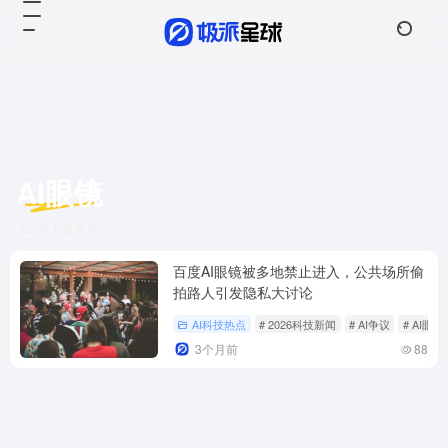
AI眼镜
共 1 篇文章
百度AI眼镜被多地禁止进入，公共场所偷
拍路人引发隐私大讨论
AI科技热点
# 2026科技新闻
# AI争议
# AI眼镜
3个月前
88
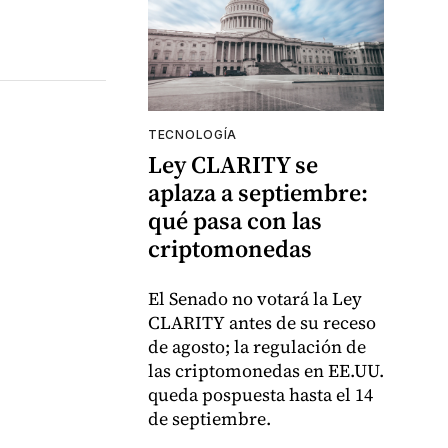
TECNOLOGÍA
Ley CLARITY se
aplaza a septiembre:
qué pasa con las
criptomonedas
El Senado no votará la Ley
CLARITY antes de su receso
de agosto; la regulación de
las criptomonedas en EE.UU.
queda pospuesta hasta el 14
de septiembre.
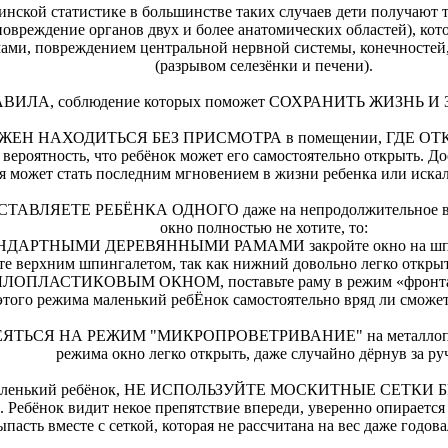
инской статистике в большинстве таких случаев дети получают
овреждение органов двух и более анатомических областей), кот
ами, повреждением центральной нервной системы, конечностей,
(разрывом селезёнки и печени).
ИЛА, соблюдение которых поможет СОХРАНИТЬ ЖИЗНЬ 
ОЛЖЕН НАХОДИТЬСЯ БЕЗ ПРИСМОТРА в помещении, ГДЕ О
 вероятность, что ребёнок может его самостоятельно открыть. До
я может стать последним мгновением в жизни ребенка или искал
ТАВЛЯЕТЕ РЕБЁНКА ОДНОГО даже на непродолжительное вре
окно полностью не хотите, то:
ТАНДАРТНЫМИ ДЕРЕВЯННЫМИ РАМАМИ закройте окно на шпинга
те верхним шпингалетом, так как нижний довольно легко открыт
АЛЛОПЛАСТИКОВЫМ ОКНОМ, поставьте раму в режим «фронталь
этого режима маленький ребЁнок самостоятельно вряд ли сможет
ЯТЬСЯ НА РЕЖИМ "МИКРОПРОВЕТРИВАНИЕ" на металлопласт
режима окно легко открыть, даже случайно дёрнув за ру
е маленький ребёнок, НЕ ИСПОЛЬЗУЙТЕ МОСКИТНЫЕ СЕТ
ёнок видит некое препятствие впереди, уверенно опирается на
ыпасть вместе с сеткой, которая не рассчитана на вес даже годова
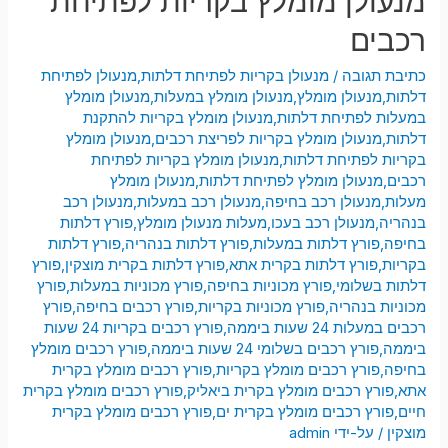
מנעולן מומלץ בקריות לפתיחת
רכבים
כתיבת תגובה
/
מנעולן בקריות לפתיחת דלתות
,
מנעולן לפתיחת
דלתות
,
מנעולן מומלץ
,
מנעולן מומלץ במעלות
,
מנעולן מומלץ
במעלות לפתיחת דלתות
,
מנעולן מומלץ בקריות להתקנת
דלתות
,
מנעולן מומלץ בקריות לפריצת רכבים
,
מנעולן מומלץ
בקריות לפתיחת דלתות
,
מנעולן מומלץ בקריות לפתיחת
רכבים
,
מנעולן מומלץ לפתיחת דלתות
,
מנעולן מומלץ
מעלות
,
מנעולן רכב בחיפה
,
מנעולן רכב במעלות
,
מנעולן רכב
בנהריה
,
מנעולן רכב בעכו
,
מעלות מנעולן מומלץ
,
פורץ דלתות
בחיפה
,
פורץ דלתות במעלות
,
פורץ דלתות בנהריה
,
פורץ דלתות
בקריות
,
פורץ דלתות בקרית אתא
,
פורץ דלתות בקרית מוצקין
,
פורץ
דלתות בשלומי
,
פורץ מכוניות בחיפה
,
פורץ מכוניות במעלות
,
פורץ
מכוניות בנהריה
,
פורץ מכוניות בקריות
,
פורץ רכבים בחיפה
,
פורץ
רכבים במעלות 24 שעות ביממה
,
פורץ רכבים בקריות 24 שעות
ביממה
,
פורץ רכבים בשלומי 24 שעות ביממה
,
פורץ רכבים מומלץ
בחיפה
,
פורץ רכבים מומלץ בקריות
,
פורץ רכבים מומלץ בקרית
אתא
,
פורץ רכבים מומלץ בקרית ביאליק
,
פורץ רכבים מומלץ בקרית
חיים
,
פורץ רכבים מומלץ בקרית ים
,
פורץ רכבים מומלץ בקרית
מוצקין
/ על-ידי
admin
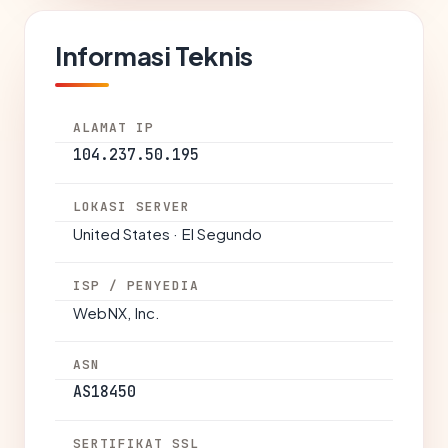
Informasi Teknis
ALAMAT IP
104.237.50.195
LOKASI SERVER
United States · El Segundo
ISP / PENYEDIA
WebNX, Inc.
ASN
AS18450
SERTIFIKAT SSL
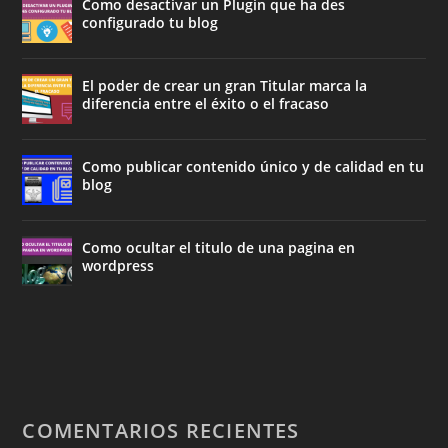
Como desactivar un Plugin que ha des
configurado tu blog
El poder de crear un gran Titular marca la
diferencia entre el éxito o el fracaso
Como publicar contenido único y de calidad en tu
blog
Como ocultar el titulo de una pagina en
wordpress
COMENTARIOS RECIENTES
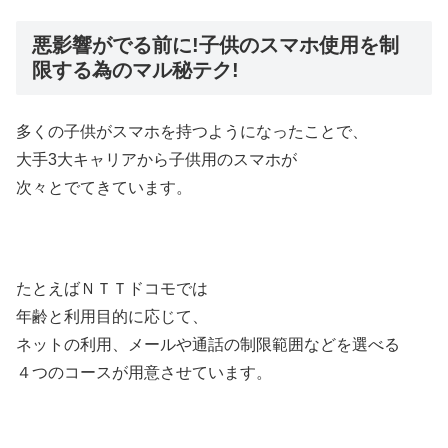
悪影響がでる前に!子供のスマホ使用を制
限する為のマル秘テク!
多くの子供がスマホを持つようになったことで、
大手3大キャリアから子供用のスマホが
次々とでてきています。
たとえばＮＴＴドコモでは
年齢と利用目的に応じて、
ネットの利用、メールや通話の制限範囲などを選べる
４つのコースが用意させています。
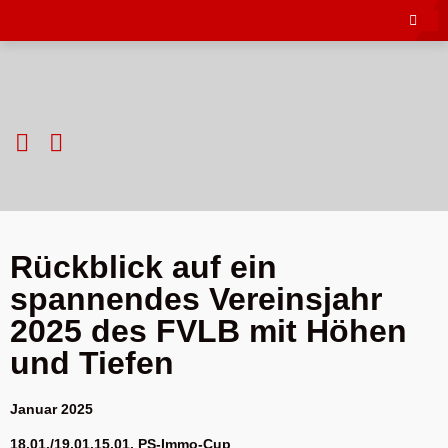
Rückblick auf ein
spannendes Vereinsjahr
2025 des FVLB mit Höhen
und Tiefen
Januar 2025
18.01./19.01.15.01. PS-Immo-Cup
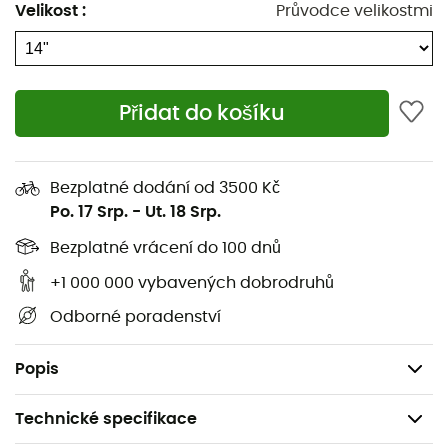
Rozměr kol: 14 palců (≈ 254 mm)
Velikost
:
Průvodce velikostmi
Typ pneumatik: pneumatiky, navrženy pro tlumení
a vynikající trakci
Použití: konverze modelu 12″ na 14″ nebo výměna
Přidat do košíku
opotřebovaných pneumatik
Instalace: kompatibilní s mechanismem FlipChip
Bezplatné dodání od 3500 Kč
pro snadnou adaptaci
Po. 17 Srp.
-
Ut. 18 Srp.
Dodáváno v páru: sada dvou pneumatik/kol, přední
Bezplatné vrácení do 100 dnů
a zadní
+1 000 000 vybavených dobrodruhů
Materiál: pneumatická guma na plastových
Odborné poradenství
ráfcích (dětský segment)
Původ: uznávaná výroba PUKY (Vyrobeno v Evropě)
Popis
Technické specifikace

=======

Brief: Letter for letter, reproduce every record above and skip the pictures.

Worked solution:
AI眼镜
共 1 篇文章
百度AI眼镜被多地禁止进入，公共场所偷
拍路人引发隐私大讨论
AI科技热点
# 2026科技新闻
# AI争议
# AI眼镜
3个月前
88
TECNOLOGÍA
Ley CLARITY se
aplaza a septiembre:
qué pasa con las
criptomonedas
El Senado no votará la Ley
CLARITY antes de su receso
de agosto; la regulación de
las criptomonedas en EE.UU.
queda pospuesta hasta el 14
de septiembre.
инской статистике в большинстве таких случаев дети получают
овреждение органов двух и более анатомических областей), кот
ами, повреждением центральной нервной системы, конечностей,
(разрывом селезёнки и печени).
ИЛА, соблюдение которых поможет СОХРАНИТЬ ЖИЗНЬ 
ОЛЖЕН НАХОДИТЬСЯ БЕЗ ПРИСМОТРА в помещении, ГДЕ О
 вероятность, что ребёнок может его самостоятельно открыть. До
я может стать последним мгновением в жизни ребенка или искал
ТАВЛЯЕТЕ РЕБЁНКА ОДНОГО даже на непродолжительное вре
окно полностью не хотите, то:
ТАНДАРТНЫМИ ДЕРЕВЯННЫМИ РАМАМИ закройте окно на шпинга
те верхним шпингалетом, так как нижний довольно легко открыт
АЛЛОПЛАСТИКОВЫМ ОКНОМ, поставьте раму в режим «фронталь
этого режима маленький ребЁнок самостоятельно вряд ли сможет
ЯТЬСЯ НА РЕЖИМ "МИКРОПРОВЕТРИВАНИЕ" на металлопласт
режима окно легко открыть, даже случайно дёрнув за ру
е маленький ребёнок, НЕ ИСПОЛЬЗУЙТЕ МОСКИТНЫЕ СЕТ
ёнок видит некое препятствие впереди, уверенно опирается на
ыпасть вместе с сеткой, которая не рассчитана на вес даже годова
מנעולן מומלץ בקריות לפתיחת
רכבים
כתיבת תגובה
/
מנעולן בקריות לפתיחת דלתות
,
מנעולן לפתיחת
דלתות
,
מנעולן מומלץ
,
מנעולן מומלץ במעלות
,
מנעולן מומלץ
במעלות לפתיחת דלתות
,
מנעולן מומלץ בקריות להתקנת
דלתות
,
מנעולן מומלץ בקריות לפריצת רכבים
,
מנעולן מומלץ
בקריות לפתיחת דלתות
,
מנעולן מומלץ בקריות לפתיחת
רכבים
,
מנעולן מומלץ לפתיחת דלתות
,
מנעולן מומלץ
מעלות
,
מנעולן רכב בחיפה
,
מנעולן רכב במעלות
,
מנעולן רכב
בנהריה
,
מנעולן רכב בעכו
,
מעלות מנעולן מומלץ
,
פורץ דלתות
בחיפה
,
פורץ דלתות במעלות
,
פורץ דלתות בנהריה
,
פורץ דלתות
בקריות
,
פורץ דלתות בקרית אתא
,
פורץ דלתות בקרית מוצקין
,
פורץ
דלתות בשלומי
,
פורץ מכוניות בחיפה
,
פורץ מכוניות במעלות
,
פורץ
מכוניות בנהריה
,
פורץ מכוניות בקריות
,
פורץ רכבים בחיפה
,
פורץ
רכבים במעלות 24 שעות ביממה
,
פורץ רכבים בקריות 24 שעות
ביממה
,
פורץ רכבים בשלומי 24 שעות ביממה
,
פורץ רכבים מומלץ
בחיפה
,
פורץ רכבים מומלץ בקריות
,
פורץ רכבים מומלץ בקרית
אתא
,
פורץ רכבים מומלץ בקרית ביאליק
,
פורץ רכבים מומלץ בקרית
חיים
,
פורץ רכבים מומלץ בקרית ים
,
פורץ רכבים מומלץ בקרית
מוצקין
/ על-ידי
admin
Informasi Teknis
ALAMAT IP
104.237.50.195
LOKASI SERVER
United States · El Segundo
ISP / PENYEDIA
WebNX, Inc.
ASN
AS18450
SERTIFIKAT SSL
Como desactivar un Plugin que ha des
configurado tu blog
El poder de crear un gran Titular marca la
diferencia entre el éxito o el fracaso
Como publicar contenido único y de calidad en tu
blog
Como ocultar el titulo de una pagina en
wordpress
COMENTARIOS RECIENTES
悪影響がでる前に!子供のスマホ使用を制
限する為のマル秘テク!
多くの子供がスマホを持つようになったことで、
大手3大キャリアから子供用のスマホが
次々とでてきています。
たとえばＮＴＴドコモでは
年齢と利用目的に応じて、
ネットの利用、メールや通話の制限範囲などを選べる
４つのコースが用意させています。
Rückblick auf ein
spannendes Vereinsjahr
2025 des FVLB mit Höhen
und Tiefen
Januar 2025
18.01./19.01.15.01. PS-Immo-Cup
Rozměr kol: 14 palců (≈ 254 mm)
Velikost
:
Průvodce velikostmi
Typ pneumatik: pneumatiky, navrženy pro tlumení
a vynikající trakci
Použití: konverze modelu 12″ na 14″ nebo výměna
Přidat do košíku
opotřebovaných pneumatik
Instalace: kompatibilní s mechanismem FlipChip
Bezplatné dodání od 3500 Kč
pro snadnou adaptaci
Po. 17 Srp.
-
Ut. 18 Srp.
Dodáváno v páru: sada dvou pneumatik/kol, přední
Bezplatné vrácení do 100 dnů
a zadní
+1 000 000 vybavených dobrodruhů
Materiál: pneumatická guma na plastových
Odborné poradenství
ráfcích (dětský segment)
Původ: uznávaná výroba PUKY (Vyrobeno v Evropě)
Popis
Technické specifikace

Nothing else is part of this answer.